## [SUPPLIED MATERIAL]
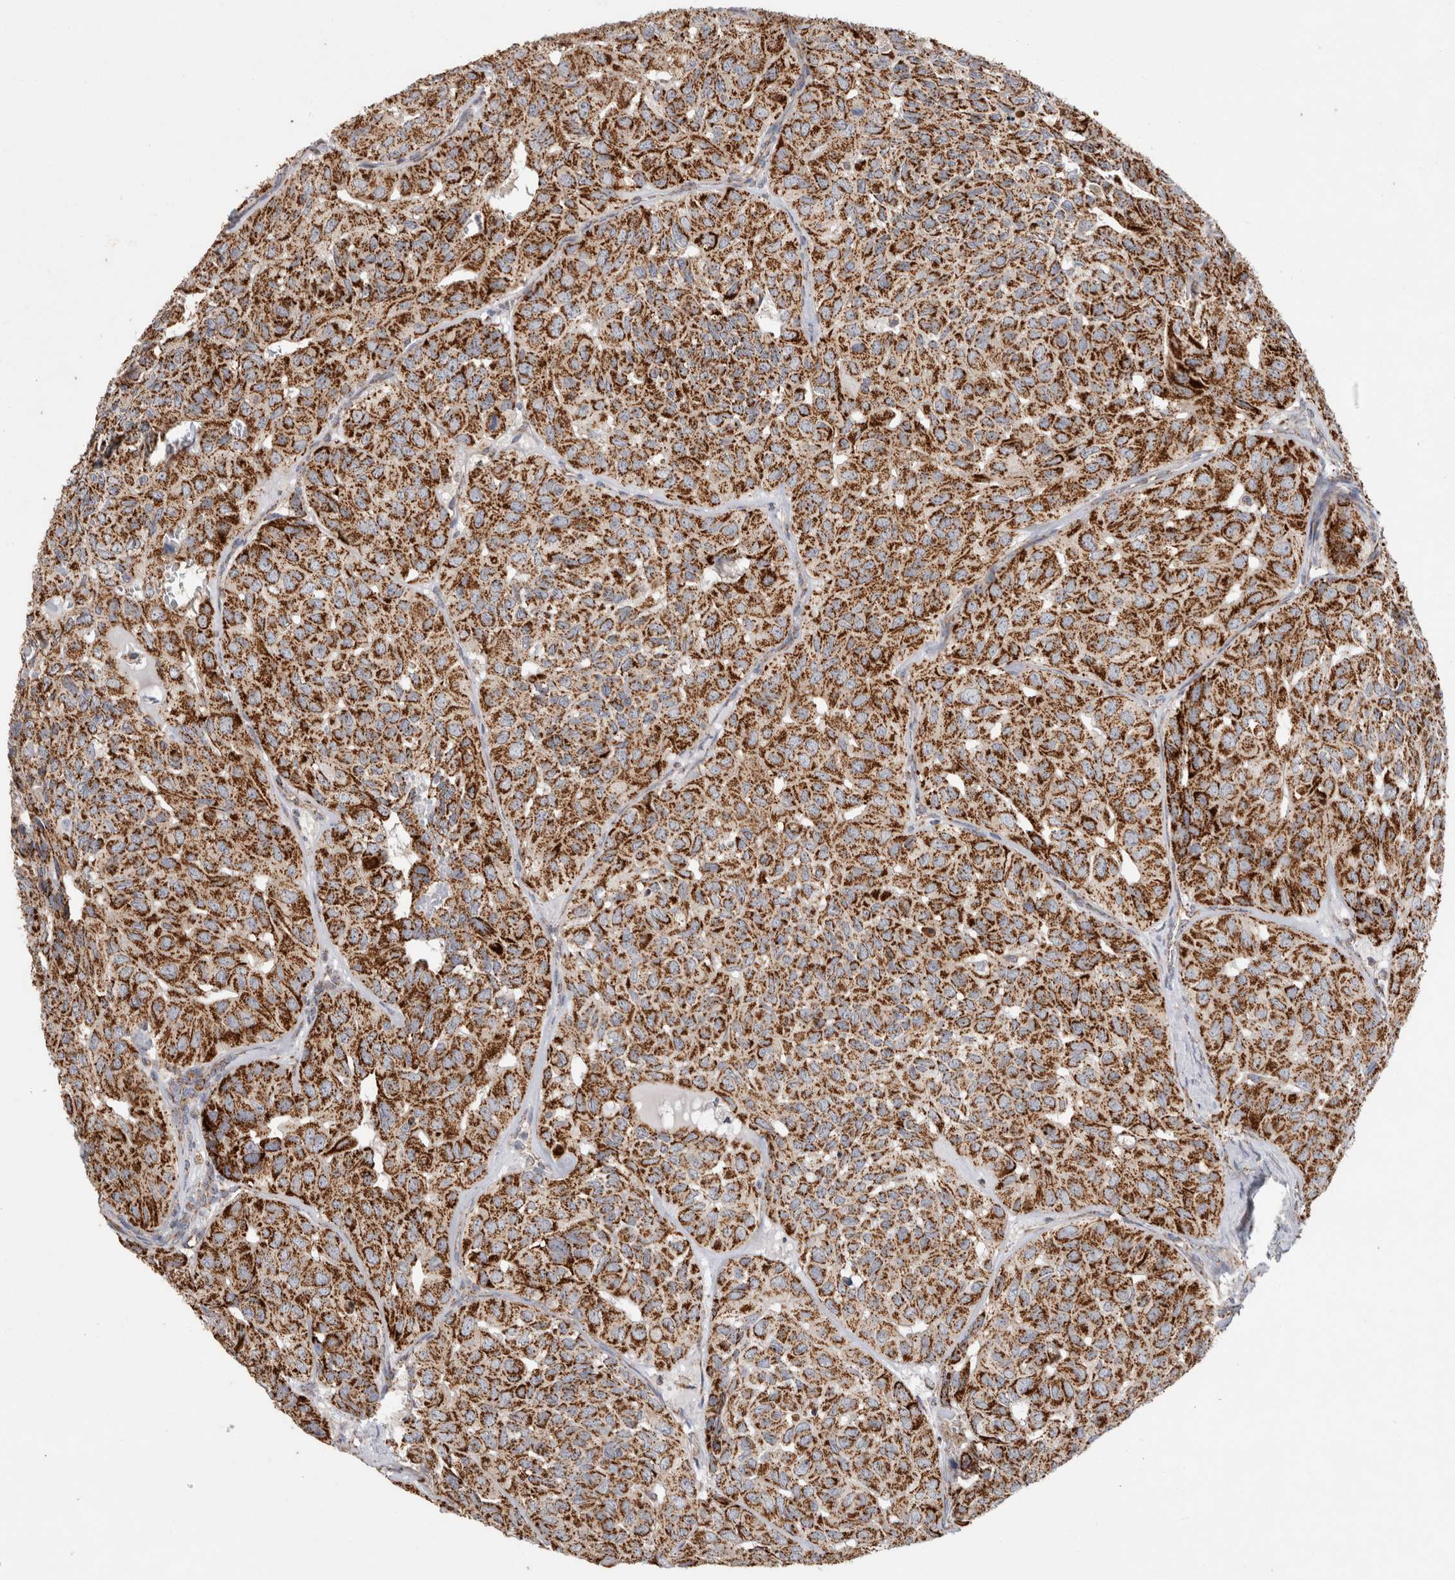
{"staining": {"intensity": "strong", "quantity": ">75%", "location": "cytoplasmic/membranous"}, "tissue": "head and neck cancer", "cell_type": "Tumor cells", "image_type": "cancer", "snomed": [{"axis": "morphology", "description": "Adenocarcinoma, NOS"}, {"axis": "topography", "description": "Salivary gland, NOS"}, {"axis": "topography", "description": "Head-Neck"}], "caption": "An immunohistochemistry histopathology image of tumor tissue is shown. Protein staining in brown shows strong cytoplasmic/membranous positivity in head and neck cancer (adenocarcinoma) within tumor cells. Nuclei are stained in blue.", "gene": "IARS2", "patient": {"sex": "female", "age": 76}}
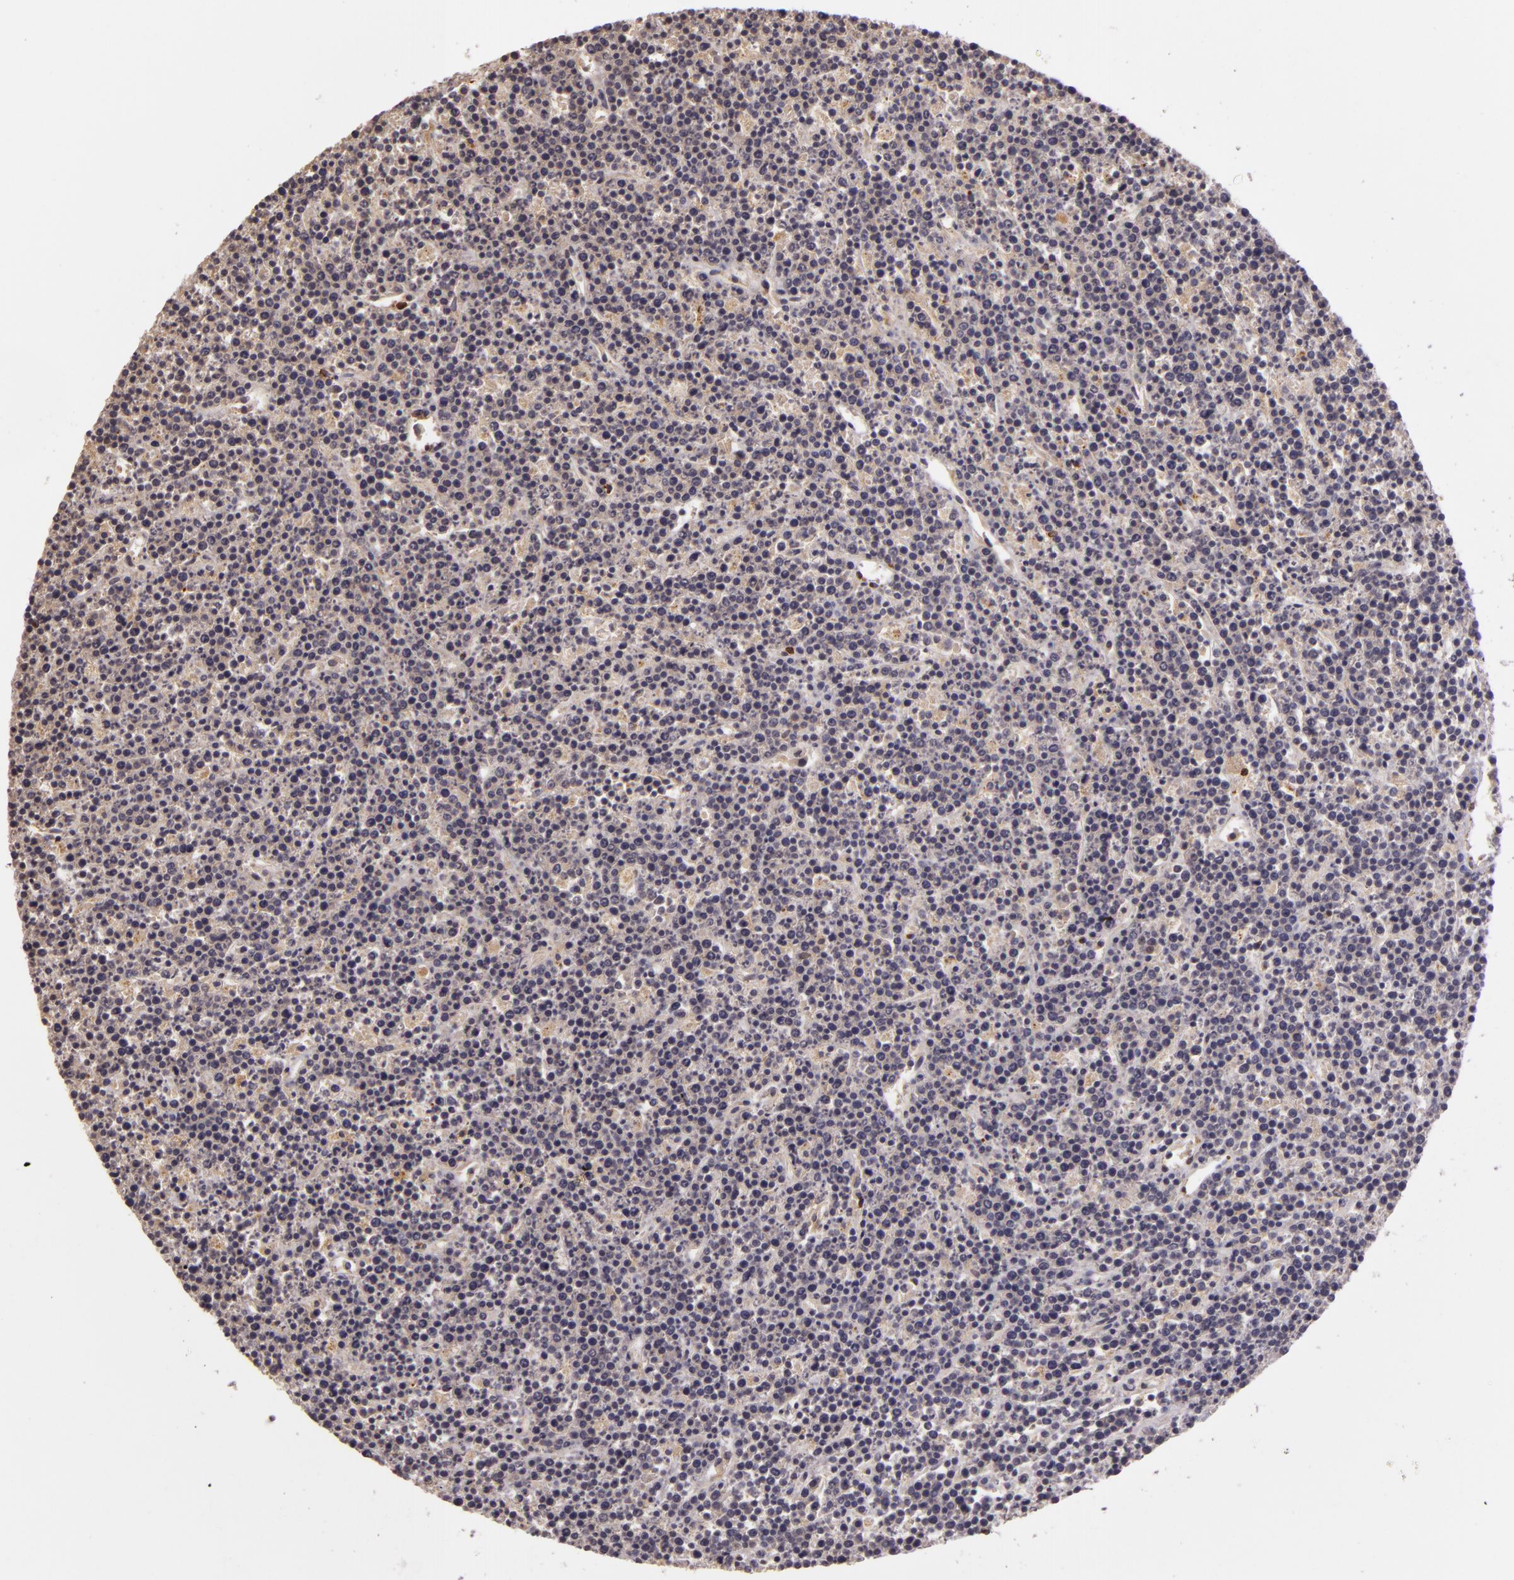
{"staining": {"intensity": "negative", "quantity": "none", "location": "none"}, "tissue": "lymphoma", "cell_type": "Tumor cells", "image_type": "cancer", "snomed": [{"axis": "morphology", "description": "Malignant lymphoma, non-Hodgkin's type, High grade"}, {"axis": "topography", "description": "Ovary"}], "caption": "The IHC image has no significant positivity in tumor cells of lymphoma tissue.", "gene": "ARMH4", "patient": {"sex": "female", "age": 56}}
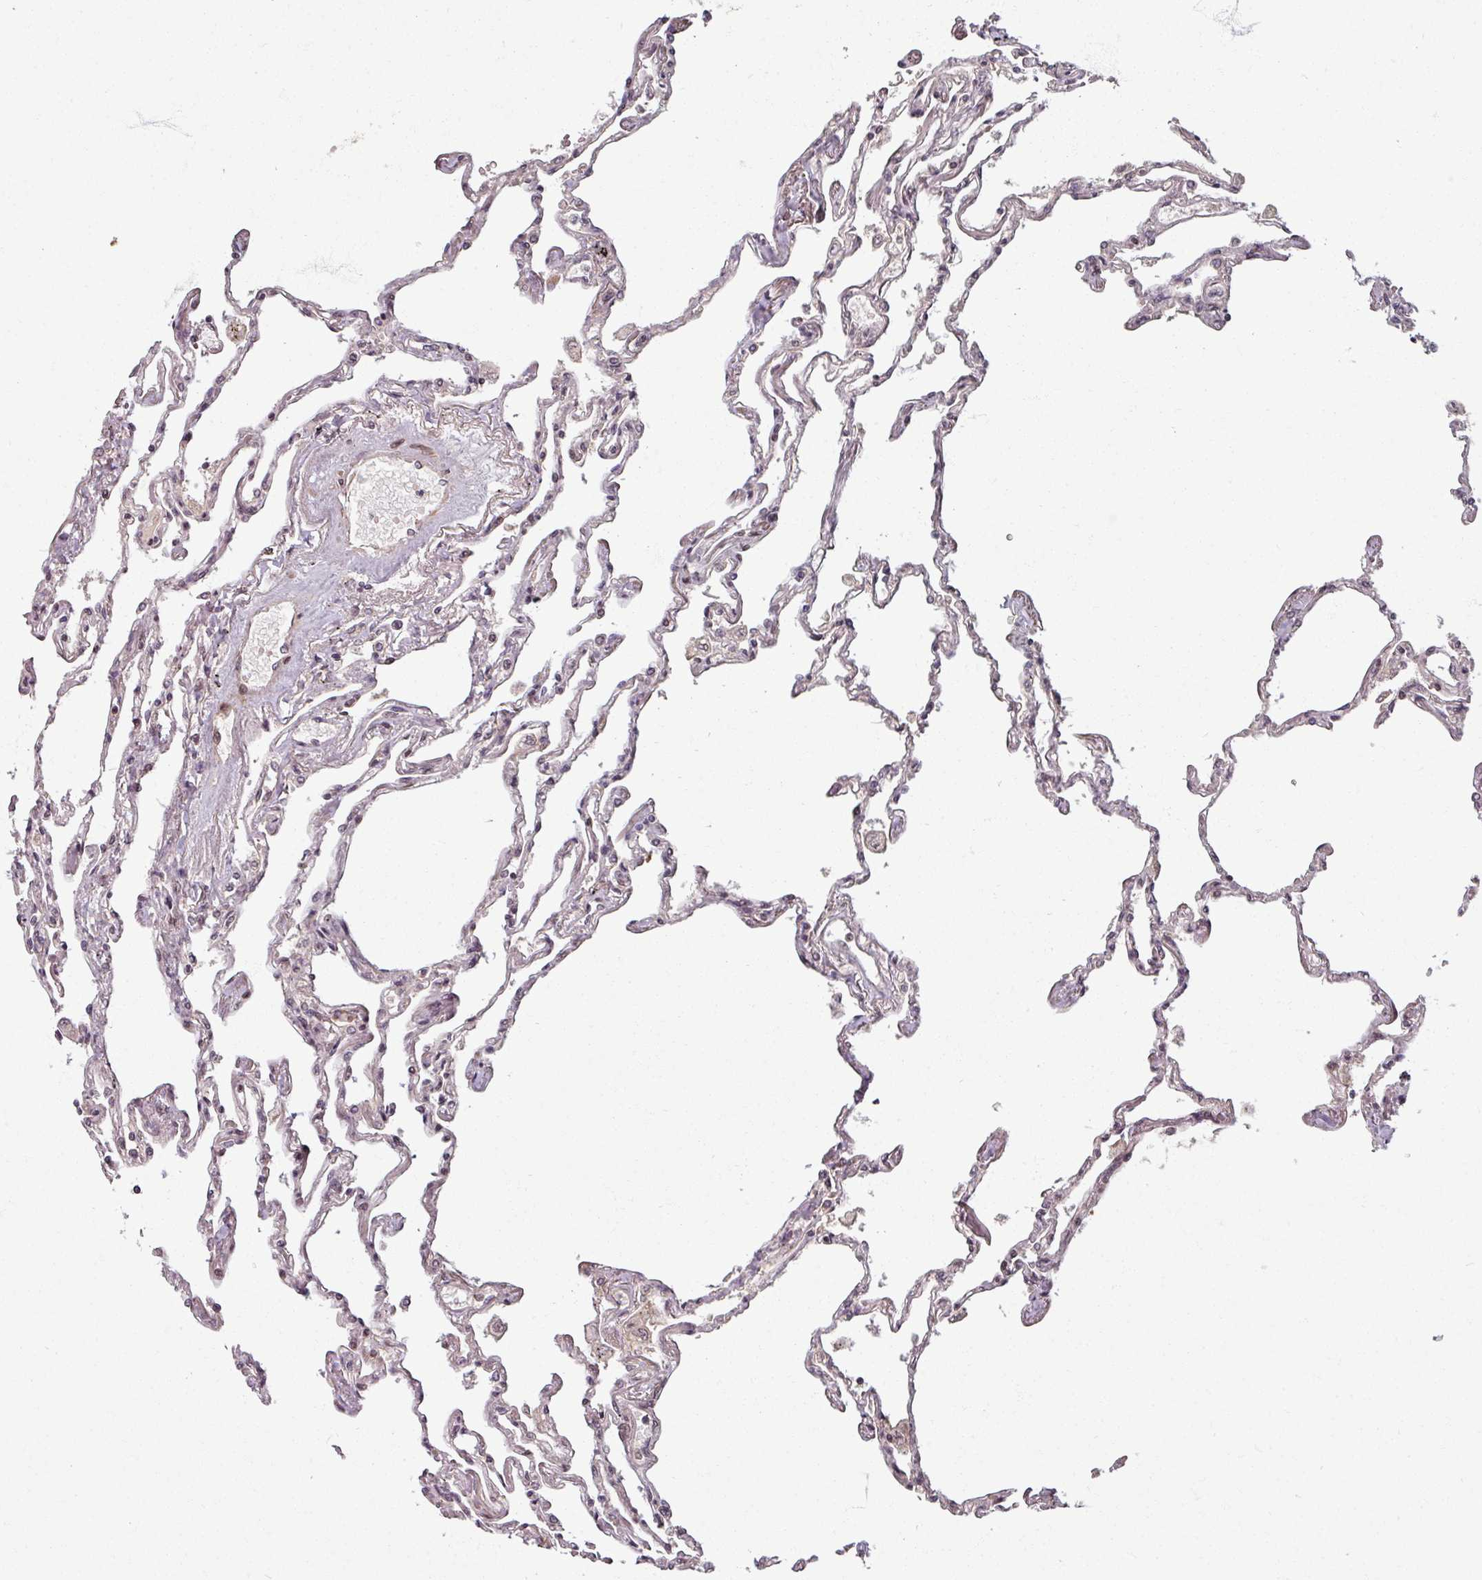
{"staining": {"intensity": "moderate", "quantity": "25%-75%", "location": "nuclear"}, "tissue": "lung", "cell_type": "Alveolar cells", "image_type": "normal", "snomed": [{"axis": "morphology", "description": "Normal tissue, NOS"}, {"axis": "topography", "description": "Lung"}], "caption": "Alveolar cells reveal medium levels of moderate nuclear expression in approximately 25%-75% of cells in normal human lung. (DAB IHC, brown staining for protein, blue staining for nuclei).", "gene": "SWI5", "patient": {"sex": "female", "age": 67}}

## [INSTRUCTIONS TO FOLLOW]
Reproduce all lines above exactly. Leave the images out.

## [RESULT BELOW]
{"staining": {"intensity": "strong", "quantity": ">75%", "location": "cytoplasmic/membranous"}, "tissue": "head and neck cancer", "cell_type": "Tumor cells", "image_type": "cancer", "snomed": [{"axis": "morphology", "description": "Adenocarcinoma, NOS"}, {"axis": "topography", "description": "Salivary gland, NOS"}, {"axis": "topography", "description": "Head-Neck"}], "caption": "An immunohistochemistry histopathology image of tumor tissue is shown. Protein staining in brown shows strong cytoplasmic/membranous positivity in head and neck cancer (adenocarcinoma) within tumor cells. Nuclei are stained in blue.", "gene": "IARS2", "patient": {"sex": "female", "age": 76}}
{"staining": {"intensity": "negative", "quantity": "none", "location": "none"}, "tissue": "lymphoma", "cell_type": "Tumor cells", "image_type": "cancer", "snomed": [{"axis": "morphology", "description": "Malignant lymphoma, non-Hodgkin's type, High grade"}, {"axis": "topography", "description": "Ovary"}], "caption": "The IHC image has no significant positivity in tumor cells of lymphoma tissue.", "gene": "ARMH4", "patient": {"sex": "female", "age": 56}}
{"staining": {"intensity": "moderate", "quantity": "25%-75%", "location": "nuclear"}, "tissue": "lung", "cell_type": "Alveolar cells", "image_type": "normal", "snomed": [{"axis": "morphology", "description": "Normal tissue, NOS"}, {"axis": "topography", "description": "Lung"}], "caption": "Alveolar cells reveal medium levels of moderate nuclear expression in approximately 25%-75% of cells in normal human lung. (DAB IHC, brown staining for protein, blue staining for nuclei).", "gene": "SWI5", "patient": {"sex": "female", "age": 67}}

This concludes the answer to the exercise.